Es en ese “descifrar” que el trabajo interdisciplinario se hace presente. Aunque este escrito no versó sobre lo que significa éticamente trabajar con otras disciplinas en el campo -al menos no directamente- si me permitió considerar la necesidad de otros marcos epistemológicos -como los de la filosofía- para indagar en torno a las prácticas éticas que atraviesan el propio ejercicio disciplinar y de reflexividad.
A partir de ese ejercicio de reflexividad donde la misma filosofía se cuela en los sustratos epistemológicos de nuestro ejercicio, se hace posible comprender que, tal como se planteó en la segunda escena, en el trabajo etnográfico se genera un proceso de identificación y de diferenciación que puede adquirir diversas connotaciones, emociones y afectos. En mi caso el rostro marca la semejanza con el otro, en mi-su humanidad y en mi-su vulnerabilidad, mientras que la repugnancia me diferencia de lo pútrido de la muerte que ese otro, su cadáver, me representa.
Comprendo que estos marcos analíticos e interpretativos que aplicamos para indagar en los modos de construcción de estas semejanzas y distancias, que estos procesos ligados al prurito propio de la muerte que se hace presente, refieren a los modos en los cuales ésta se vive en nuestras sociedades occidentales (Ariès, 2008).
De todo lo analizado hasta aquí, se desprende que hay una responsabilidad ética para con el otro -vivo o muerto- dado que, a priori y a posteriori se presenta algo del orden de lo obvio, pero no por ello menos importante. Sin ese otro, nuestra construcción de saberes desde una perspectiva etnográfica no sería posible. Y esto indefectiblemente nos obliga a reflexionar sobre las propias posiciones éticas al momento de realizar el trabajo de campo, donde no solo reconocemos que hay otro, sino en los modos de reflexionar sobre cómo lo nombramos, lo referimos en el proceso y que lugar le otorgamos en el mismo.
Y a su vez, porque al menos en la temática aquí abordada y en la investigación sostenida hay también un compromiso político y ético con las víctimas de los actos de violencia.
Aquello que la etnografía ofrece en la búsqueda de indicios en la documentación, es una manera de materializar dicho compromiso.
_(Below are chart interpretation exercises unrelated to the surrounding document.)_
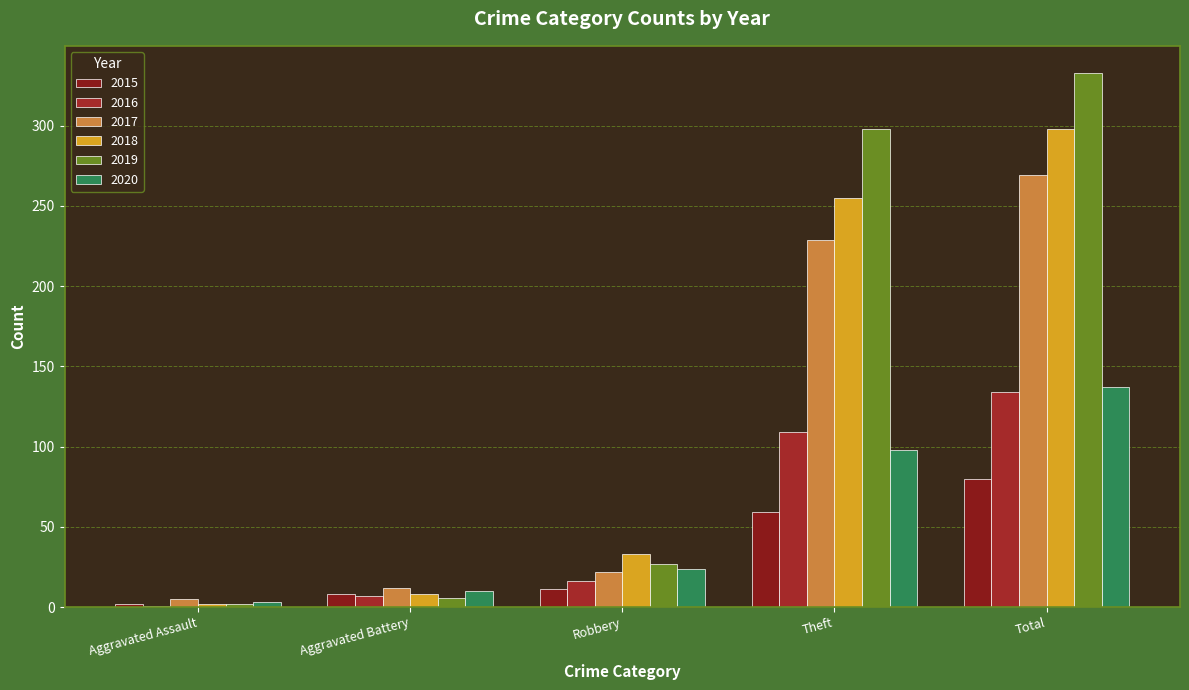

What are all the series names shown in the legend?

2015, 2016, 2017, 2018, 2019, 2020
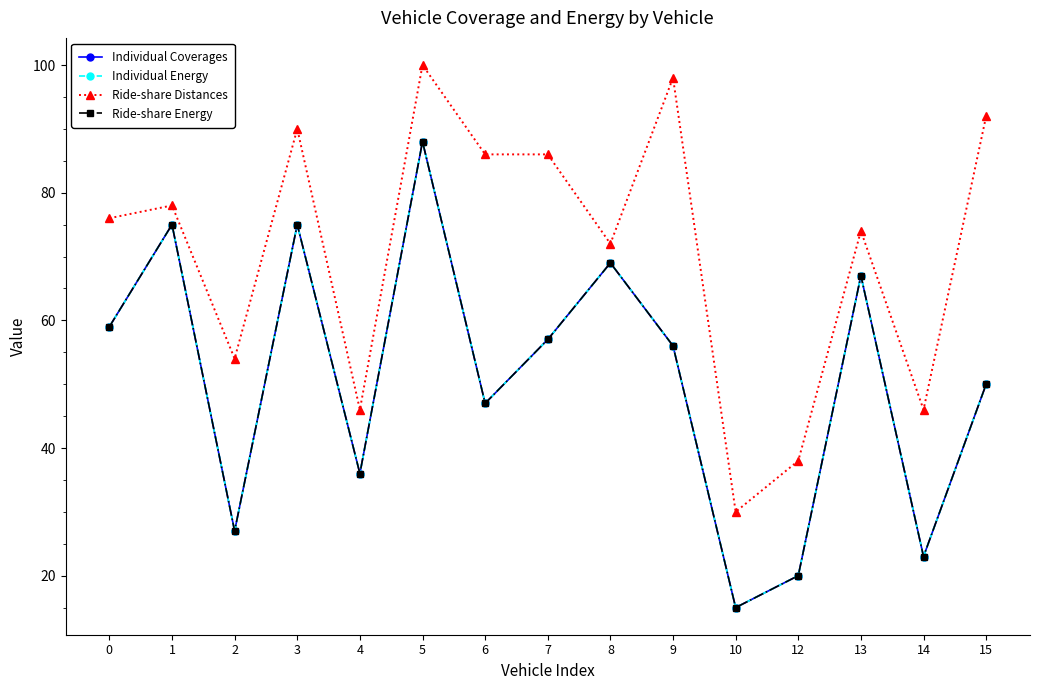

What is the difference between the second highest and minimum values in the Ride-share Energy series?

60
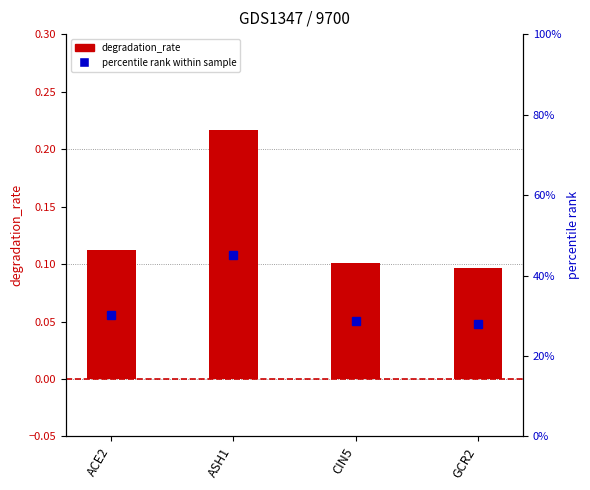

What is the value of the 3rd bar from the left?

0.1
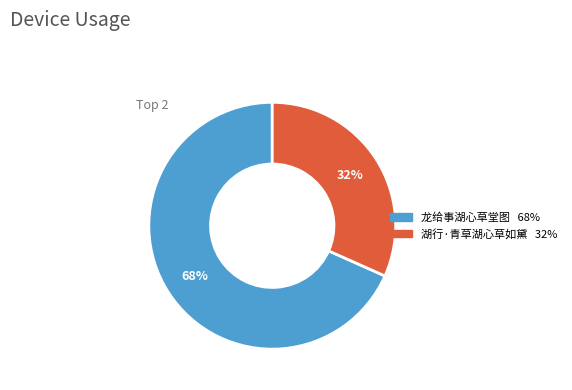

The 湖行·青草湖心草如黛 slice represents 32% of the pie. True or false?

True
Asimismo, ello implica, tal como señala Tello (2013), que los/as antropólogos/as también entramos en contacto a menudo con las lógicas, esperanzas y expectativas de otros campos disciplinares inherentes al tema estudiado, como también con las lógicas, esperanzas y expectativas de las comunidades con las que interactuamos en un proceso conjunto de construcción de conocimientos.
Tal como se dijo antes, escribir sobre la muerte y los muertos, no es fácil. Genera dolor, miedos -éticos y metodológicos-, pudores. Sentir que una va “persiguiendo” los rastros de esos muertos tampoco es tarea sencilla. ¿Cómo nombrarlos?, ¿qué y cómo contarlo?, ¿y para qué volver a escarbar sobre algo tan doloroso? Es en estas dimensiones de la narración y de ese “escarbar” donde el compromiso ético de nuestra profesión se vuelve acuciante.
Para finalizar, queda atender a que el rastro que deja la muerte, en los documentos de la morgue o en la mesa de autopsias, es, además, un resto, configurado desde lo fragmentario, desde aquello que ahora está ausente, oculto y que remite a los sentidos de una antropología que permite (o intenta) narrar lo inenarrable, hacer presente lo ausente. Compartir esa experiencia de lo ausente es lo que posibilita, tal como señalara Benjamin, que la justicia se haga presente.